Pièges & confusions fréquents

  1. Confondre anarchie réaliste (contrainte structurelle poussant à la méfiance) et anarchie constructiviste (dépendante de la manière dont les États l’interprètent).
  2. Croire que le réalisme nie toute paix : il décrit surtout une alternance et des tensions constantes entre guerre et paix.
  3. Mélanger coopération et constructivisme : la coopération insiste sur droit et institutions, tandis que le constructivisme explique les comportements par perceptions et identités.
  4. Réduire l’impérialisme à la conquête territoriale : la source insiste sur domination économique et capitalisme, puis sur une violence structurelle élargie.
  5. Penser que transnational = disparition de l’État : la source dit plutôt que l’État perd sa primauté et que la souveraineté est érodée.
  6. Confondre soft power avec puissance militaire ou économique : la source définit le soft power comme influence, notamment culturelle.

Checklist Examen

  1. Expliquer l’idée centrale des grilles de lecture et ce qu’elles cherchent à éclairer (motivations, pouvoir, paix).
  2. Décrire le raisonnement réaliste : absence d’autorité supérieure, méfiance, maximisation de la survie par la puissance.
  3. Citer au moins trois auteurs réalistes et associer chacun à l’élément clé donné (affrontement, passions, lutte pour la puissance, anarchie et tensions, sécurité).

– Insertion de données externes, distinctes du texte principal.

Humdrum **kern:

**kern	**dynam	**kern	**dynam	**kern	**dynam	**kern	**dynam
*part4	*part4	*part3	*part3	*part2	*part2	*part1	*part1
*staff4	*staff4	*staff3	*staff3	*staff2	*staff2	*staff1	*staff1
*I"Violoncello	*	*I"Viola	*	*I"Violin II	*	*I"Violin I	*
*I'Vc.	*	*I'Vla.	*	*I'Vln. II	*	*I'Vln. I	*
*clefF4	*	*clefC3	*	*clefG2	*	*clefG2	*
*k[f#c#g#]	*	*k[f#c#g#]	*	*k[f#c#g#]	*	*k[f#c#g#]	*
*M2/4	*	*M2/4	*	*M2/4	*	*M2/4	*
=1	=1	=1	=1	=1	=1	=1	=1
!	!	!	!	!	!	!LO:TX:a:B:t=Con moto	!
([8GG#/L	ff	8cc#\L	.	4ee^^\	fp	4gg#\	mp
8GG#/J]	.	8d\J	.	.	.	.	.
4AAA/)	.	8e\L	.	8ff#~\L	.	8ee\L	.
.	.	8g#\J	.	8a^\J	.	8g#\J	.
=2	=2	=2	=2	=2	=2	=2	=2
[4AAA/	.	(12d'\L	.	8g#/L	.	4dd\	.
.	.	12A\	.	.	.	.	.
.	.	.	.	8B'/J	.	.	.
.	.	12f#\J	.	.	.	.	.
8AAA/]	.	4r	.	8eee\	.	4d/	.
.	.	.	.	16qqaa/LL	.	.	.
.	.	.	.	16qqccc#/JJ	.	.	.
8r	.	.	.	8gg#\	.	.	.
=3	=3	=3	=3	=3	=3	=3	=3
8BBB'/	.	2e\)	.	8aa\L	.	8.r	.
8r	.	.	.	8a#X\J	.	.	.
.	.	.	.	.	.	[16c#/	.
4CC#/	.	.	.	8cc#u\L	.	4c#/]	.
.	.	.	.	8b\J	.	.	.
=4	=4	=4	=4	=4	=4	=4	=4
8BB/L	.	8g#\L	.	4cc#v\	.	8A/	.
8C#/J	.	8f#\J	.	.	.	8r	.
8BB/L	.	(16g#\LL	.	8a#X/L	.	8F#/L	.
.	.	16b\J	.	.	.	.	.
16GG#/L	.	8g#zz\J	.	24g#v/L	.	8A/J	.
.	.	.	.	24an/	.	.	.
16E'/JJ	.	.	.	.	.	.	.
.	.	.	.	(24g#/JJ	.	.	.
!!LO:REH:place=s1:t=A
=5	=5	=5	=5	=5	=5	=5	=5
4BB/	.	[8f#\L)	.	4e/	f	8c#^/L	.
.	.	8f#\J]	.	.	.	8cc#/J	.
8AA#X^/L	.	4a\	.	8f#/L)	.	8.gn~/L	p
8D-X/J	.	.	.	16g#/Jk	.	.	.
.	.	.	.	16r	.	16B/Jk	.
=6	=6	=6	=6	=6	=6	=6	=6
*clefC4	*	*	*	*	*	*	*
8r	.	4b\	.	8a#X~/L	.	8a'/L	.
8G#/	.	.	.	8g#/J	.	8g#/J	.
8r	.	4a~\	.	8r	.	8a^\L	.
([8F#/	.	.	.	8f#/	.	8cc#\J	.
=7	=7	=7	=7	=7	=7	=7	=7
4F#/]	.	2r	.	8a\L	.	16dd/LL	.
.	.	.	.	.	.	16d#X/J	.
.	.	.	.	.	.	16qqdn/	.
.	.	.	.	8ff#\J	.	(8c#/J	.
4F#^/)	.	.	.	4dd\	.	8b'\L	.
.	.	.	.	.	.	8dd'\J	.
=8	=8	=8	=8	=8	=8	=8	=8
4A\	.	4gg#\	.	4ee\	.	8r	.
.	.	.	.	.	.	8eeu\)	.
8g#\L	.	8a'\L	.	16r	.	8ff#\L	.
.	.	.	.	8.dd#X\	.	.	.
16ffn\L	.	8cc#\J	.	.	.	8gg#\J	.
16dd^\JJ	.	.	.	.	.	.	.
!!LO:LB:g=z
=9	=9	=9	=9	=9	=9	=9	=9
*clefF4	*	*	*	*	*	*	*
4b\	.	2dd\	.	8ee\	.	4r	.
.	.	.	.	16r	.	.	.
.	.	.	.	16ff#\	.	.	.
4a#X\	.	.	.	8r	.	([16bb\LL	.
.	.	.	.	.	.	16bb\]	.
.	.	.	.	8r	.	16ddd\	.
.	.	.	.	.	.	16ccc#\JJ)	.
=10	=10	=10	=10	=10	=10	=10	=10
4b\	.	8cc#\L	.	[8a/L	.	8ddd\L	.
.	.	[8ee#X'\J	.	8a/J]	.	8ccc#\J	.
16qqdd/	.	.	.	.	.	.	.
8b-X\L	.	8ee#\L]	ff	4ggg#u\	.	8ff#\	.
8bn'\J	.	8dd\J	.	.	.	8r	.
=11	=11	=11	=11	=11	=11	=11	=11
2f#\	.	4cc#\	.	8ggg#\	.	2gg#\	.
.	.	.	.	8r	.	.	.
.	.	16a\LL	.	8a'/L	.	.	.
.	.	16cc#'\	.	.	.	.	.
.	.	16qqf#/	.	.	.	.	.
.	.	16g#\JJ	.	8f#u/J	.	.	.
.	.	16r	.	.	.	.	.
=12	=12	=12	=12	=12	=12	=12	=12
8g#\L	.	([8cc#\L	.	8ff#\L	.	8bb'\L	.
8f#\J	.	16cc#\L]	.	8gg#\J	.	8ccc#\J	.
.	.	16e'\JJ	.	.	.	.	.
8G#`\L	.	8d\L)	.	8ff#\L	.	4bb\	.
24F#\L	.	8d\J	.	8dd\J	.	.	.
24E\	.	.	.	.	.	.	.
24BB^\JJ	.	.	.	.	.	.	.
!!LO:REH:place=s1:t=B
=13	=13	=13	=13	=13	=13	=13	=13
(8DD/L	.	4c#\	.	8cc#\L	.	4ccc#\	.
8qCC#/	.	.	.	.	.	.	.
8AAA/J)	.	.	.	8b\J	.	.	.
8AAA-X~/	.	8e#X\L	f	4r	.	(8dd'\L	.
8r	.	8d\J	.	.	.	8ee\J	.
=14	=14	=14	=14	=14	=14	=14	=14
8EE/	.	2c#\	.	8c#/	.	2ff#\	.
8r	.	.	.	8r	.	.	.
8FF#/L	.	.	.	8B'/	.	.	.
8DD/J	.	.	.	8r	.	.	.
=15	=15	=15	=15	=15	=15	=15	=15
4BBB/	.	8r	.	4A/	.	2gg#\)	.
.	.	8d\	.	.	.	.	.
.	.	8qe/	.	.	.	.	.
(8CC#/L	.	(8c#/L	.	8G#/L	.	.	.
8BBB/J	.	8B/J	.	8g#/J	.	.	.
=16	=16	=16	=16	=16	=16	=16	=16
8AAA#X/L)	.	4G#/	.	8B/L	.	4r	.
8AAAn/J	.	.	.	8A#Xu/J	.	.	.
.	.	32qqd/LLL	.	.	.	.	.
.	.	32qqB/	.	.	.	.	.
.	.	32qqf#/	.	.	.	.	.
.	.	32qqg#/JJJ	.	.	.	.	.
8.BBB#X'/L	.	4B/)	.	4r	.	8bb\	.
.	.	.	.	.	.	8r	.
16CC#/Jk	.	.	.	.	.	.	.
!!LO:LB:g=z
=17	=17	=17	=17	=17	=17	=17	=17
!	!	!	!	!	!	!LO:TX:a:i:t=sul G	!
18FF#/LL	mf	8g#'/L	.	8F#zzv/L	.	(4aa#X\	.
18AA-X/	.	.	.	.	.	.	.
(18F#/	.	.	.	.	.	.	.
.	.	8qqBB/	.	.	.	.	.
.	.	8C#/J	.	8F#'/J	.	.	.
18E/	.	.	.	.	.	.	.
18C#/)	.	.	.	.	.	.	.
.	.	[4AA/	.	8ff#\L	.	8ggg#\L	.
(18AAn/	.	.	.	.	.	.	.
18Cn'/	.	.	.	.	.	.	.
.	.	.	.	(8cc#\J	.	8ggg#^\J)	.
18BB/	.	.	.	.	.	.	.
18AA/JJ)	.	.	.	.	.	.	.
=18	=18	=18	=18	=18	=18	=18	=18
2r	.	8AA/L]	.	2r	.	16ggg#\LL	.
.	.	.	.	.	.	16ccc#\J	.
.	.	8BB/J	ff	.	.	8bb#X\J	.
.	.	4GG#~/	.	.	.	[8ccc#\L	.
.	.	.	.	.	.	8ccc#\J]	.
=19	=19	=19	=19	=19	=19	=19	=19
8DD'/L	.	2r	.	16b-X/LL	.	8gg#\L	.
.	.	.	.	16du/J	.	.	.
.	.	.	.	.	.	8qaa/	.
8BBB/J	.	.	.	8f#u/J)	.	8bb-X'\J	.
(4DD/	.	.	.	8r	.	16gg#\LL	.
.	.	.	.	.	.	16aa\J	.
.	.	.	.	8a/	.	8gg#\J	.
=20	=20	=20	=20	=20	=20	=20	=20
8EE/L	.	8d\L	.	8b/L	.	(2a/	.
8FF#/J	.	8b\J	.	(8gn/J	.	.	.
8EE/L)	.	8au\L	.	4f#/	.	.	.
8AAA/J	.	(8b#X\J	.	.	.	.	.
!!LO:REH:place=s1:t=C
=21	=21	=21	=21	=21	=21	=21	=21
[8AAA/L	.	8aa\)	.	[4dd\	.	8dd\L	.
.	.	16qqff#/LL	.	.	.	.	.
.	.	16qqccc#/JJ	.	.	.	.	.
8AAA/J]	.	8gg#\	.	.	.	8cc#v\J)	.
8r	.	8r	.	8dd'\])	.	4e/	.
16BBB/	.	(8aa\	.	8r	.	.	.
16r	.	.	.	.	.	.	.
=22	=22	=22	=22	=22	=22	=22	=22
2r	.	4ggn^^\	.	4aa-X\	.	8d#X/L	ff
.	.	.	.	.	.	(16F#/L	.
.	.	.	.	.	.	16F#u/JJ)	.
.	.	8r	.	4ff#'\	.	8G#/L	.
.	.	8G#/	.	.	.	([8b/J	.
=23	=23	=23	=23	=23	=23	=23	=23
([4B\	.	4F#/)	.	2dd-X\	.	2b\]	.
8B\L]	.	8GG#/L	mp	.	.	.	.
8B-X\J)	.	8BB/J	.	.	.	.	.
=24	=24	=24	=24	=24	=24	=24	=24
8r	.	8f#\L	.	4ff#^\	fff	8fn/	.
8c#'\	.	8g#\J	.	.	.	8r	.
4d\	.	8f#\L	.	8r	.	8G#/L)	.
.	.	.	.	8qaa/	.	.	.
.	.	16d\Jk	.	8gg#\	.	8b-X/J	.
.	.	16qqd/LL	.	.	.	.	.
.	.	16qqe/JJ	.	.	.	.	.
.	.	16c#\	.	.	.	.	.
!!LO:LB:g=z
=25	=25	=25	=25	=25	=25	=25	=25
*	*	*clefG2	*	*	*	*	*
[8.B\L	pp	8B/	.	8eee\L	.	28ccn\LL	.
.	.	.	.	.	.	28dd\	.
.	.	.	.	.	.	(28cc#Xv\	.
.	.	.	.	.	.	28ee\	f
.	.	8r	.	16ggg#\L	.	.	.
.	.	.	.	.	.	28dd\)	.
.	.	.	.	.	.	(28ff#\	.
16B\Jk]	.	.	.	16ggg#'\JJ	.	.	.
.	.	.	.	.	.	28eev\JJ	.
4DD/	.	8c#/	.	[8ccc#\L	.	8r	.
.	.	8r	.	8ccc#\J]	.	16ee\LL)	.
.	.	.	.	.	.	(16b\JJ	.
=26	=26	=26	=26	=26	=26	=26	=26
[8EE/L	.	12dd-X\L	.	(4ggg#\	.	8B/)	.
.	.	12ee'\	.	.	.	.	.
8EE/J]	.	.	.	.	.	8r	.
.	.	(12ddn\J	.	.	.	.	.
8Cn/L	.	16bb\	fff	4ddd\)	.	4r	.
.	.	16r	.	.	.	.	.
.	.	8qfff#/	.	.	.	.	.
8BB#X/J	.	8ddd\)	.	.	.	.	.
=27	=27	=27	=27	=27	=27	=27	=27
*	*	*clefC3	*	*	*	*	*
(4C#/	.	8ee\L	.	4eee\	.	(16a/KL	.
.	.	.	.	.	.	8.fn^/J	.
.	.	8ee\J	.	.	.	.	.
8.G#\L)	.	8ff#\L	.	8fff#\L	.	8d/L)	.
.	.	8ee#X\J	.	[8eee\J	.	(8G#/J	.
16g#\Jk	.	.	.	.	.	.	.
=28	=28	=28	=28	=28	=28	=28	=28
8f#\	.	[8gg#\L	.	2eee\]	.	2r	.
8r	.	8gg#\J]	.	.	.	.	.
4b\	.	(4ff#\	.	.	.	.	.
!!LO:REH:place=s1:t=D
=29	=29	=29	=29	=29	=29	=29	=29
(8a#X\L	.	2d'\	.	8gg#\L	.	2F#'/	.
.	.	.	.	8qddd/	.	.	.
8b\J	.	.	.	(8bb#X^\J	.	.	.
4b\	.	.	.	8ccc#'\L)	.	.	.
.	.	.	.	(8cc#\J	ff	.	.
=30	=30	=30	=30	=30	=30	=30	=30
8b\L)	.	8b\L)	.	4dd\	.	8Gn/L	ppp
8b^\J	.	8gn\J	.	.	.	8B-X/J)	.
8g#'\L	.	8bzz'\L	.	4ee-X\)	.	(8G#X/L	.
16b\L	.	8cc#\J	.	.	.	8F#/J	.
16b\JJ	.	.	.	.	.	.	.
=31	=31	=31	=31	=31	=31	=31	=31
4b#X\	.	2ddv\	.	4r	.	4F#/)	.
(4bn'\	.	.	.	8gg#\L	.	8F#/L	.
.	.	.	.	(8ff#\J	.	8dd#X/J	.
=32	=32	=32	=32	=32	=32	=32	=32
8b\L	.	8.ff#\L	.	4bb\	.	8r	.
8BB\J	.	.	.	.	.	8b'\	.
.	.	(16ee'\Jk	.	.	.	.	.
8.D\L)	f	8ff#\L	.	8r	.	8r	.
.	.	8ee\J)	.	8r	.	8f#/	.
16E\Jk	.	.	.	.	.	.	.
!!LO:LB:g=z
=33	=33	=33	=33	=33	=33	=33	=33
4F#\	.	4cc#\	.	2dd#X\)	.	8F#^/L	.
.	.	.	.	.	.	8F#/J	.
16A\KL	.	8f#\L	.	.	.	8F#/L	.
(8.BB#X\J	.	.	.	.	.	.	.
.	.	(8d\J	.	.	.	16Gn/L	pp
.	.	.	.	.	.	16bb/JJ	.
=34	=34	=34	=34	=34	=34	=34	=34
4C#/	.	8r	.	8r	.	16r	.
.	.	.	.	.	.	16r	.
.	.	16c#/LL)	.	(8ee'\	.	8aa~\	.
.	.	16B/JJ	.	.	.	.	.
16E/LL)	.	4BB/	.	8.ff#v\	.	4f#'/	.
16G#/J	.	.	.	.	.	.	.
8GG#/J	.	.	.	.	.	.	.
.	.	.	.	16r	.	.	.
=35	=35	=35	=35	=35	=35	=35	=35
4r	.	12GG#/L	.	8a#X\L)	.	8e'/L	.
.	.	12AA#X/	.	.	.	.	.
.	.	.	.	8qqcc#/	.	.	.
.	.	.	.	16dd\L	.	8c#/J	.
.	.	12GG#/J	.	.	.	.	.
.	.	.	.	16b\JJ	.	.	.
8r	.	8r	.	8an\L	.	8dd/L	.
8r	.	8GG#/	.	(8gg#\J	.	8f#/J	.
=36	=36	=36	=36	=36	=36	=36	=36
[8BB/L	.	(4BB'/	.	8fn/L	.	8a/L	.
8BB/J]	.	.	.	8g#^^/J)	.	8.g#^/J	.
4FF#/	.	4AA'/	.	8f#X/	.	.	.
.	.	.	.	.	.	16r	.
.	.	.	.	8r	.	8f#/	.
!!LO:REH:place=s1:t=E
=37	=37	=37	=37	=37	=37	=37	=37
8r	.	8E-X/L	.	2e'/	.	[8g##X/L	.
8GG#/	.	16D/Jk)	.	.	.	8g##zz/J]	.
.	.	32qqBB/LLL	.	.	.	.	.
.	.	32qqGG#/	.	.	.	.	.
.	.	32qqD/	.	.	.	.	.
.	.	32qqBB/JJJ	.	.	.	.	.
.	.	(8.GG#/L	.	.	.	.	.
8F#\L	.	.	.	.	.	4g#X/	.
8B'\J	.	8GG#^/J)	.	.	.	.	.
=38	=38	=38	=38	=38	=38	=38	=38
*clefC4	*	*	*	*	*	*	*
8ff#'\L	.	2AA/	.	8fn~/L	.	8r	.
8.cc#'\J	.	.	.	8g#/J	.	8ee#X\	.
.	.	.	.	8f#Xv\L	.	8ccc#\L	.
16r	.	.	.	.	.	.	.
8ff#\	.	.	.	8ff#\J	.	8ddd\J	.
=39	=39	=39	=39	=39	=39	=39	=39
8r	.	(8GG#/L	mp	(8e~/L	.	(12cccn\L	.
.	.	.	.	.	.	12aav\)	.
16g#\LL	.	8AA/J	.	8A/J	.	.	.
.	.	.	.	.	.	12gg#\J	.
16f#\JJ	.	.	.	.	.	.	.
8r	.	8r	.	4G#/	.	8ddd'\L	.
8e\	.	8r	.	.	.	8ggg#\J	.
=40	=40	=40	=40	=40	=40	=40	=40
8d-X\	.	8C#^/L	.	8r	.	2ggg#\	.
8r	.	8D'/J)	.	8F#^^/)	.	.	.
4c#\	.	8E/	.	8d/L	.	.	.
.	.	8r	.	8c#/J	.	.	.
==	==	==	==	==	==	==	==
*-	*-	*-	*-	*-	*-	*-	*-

  4. Présenter le courant coopératif : coopération/interdépendance, droit et institutions, valeurs communes, paix durable.

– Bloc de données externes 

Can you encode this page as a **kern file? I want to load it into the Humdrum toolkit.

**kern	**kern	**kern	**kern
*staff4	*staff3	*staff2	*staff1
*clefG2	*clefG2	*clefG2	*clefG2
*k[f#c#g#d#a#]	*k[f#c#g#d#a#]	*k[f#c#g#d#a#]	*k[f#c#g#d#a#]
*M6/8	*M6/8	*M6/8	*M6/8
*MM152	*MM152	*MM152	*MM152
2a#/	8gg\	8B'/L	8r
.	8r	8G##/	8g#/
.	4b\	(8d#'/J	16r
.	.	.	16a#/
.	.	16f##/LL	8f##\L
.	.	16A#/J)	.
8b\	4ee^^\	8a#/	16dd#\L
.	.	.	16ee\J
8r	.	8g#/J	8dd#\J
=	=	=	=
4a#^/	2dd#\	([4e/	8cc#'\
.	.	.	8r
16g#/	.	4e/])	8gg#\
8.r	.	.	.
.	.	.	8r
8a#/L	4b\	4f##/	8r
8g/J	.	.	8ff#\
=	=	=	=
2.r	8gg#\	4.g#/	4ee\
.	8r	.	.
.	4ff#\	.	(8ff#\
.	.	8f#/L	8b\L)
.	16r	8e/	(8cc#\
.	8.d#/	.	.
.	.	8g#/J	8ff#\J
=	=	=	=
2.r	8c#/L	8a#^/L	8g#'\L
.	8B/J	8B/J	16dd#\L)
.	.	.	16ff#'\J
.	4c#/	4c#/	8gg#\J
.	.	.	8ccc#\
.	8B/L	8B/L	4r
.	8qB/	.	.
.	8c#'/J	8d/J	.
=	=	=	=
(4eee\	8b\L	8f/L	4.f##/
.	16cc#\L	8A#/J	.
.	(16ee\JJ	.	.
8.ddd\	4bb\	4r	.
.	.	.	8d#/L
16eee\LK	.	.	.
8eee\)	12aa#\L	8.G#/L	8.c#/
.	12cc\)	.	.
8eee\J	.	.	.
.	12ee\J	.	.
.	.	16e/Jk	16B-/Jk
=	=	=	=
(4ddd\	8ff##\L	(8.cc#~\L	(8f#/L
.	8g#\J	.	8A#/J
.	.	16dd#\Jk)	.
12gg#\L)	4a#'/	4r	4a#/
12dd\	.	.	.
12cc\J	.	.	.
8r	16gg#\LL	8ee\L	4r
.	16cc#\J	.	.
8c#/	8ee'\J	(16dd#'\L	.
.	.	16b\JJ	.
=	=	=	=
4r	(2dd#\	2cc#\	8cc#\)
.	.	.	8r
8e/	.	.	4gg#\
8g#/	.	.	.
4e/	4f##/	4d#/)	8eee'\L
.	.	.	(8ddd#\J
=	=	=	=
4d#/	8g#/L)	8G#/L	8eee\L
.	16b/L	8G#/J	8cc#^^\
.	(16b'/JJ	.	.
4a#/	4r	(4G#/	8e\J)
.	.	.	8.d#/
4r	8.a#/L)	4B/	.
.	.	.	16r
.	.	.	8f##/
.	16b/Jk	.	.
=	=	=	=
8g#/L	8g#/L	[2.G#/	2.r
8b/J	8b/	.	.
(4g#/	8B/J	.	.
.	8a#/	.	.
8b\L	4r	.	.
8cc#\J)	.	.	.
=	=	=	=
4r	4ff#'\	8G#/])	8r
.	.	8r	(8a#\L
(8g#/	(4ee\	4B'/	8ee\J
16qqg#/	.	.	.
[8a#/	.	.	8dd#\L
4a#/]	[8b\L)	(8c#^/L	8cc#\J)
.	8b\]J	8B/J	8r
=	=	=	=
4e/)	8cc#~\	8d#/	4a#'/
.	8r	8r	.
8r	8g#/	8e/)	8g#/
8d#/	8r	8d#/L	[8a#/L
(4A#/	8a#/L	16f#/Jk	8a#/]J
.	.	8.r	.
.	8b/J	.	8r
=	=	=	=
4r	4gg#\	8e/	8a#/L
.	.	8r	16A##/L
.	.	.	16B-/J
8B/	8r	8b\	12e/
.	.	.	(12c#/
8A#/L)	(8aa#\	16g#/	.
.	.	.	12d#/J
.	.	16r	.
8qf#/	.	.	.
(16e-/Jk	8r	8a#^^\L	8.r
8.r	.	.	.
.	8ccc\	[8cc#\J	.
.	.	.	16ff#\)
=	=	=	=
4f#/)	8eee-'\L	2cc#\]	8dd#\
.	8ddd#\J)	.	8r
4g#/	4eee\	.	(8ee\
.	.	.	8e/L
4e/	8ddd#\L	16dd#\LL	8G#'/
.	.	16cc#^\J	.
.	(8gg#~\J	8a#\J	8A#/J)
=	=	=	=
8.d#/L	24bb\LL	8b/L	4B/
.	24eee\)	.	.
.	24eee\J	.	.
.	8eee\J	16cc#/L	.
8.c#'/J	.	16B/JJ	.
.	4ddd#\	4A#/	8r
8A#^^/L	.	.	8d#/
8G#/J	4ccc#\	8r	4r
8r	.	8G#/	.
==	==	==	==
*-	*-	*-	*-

  5. Relier Kant, Wilson et Bourgeois aux mécanismes juridiques mentionnés (pacte, 14 points et association des nations, arbitrage obligatoire).
  6. Résumer le constructivisme de Wendt : anarchie et ce que les États en font, intérêts/identités en mouvement, perceptions ennemies vs coopération.
  7. Expliquer l’impérialisme : domination centre/périphérie, dépendance structurelle, et la logique de Lénine (capital monopolistique/financier, exportation des capitaux, partage du monde).
  8. Donner l’apport de Galtung : violence structurelle, opposition centre/périphérie, et les cinq formes d’impérialisme listées.
  9. Décrire le courant transnational : pluralité d’acteurs non étatiques, multi-centrisme, flux transnationaux et érosion de la souveraineté.
  10. Définir le soft power et expliquer comment il fonctionne via l’influence culturelle, puis relier Rosenau aux individus (réseaux sociaux, multiples appartenances, affaiblissement de la souveraineté).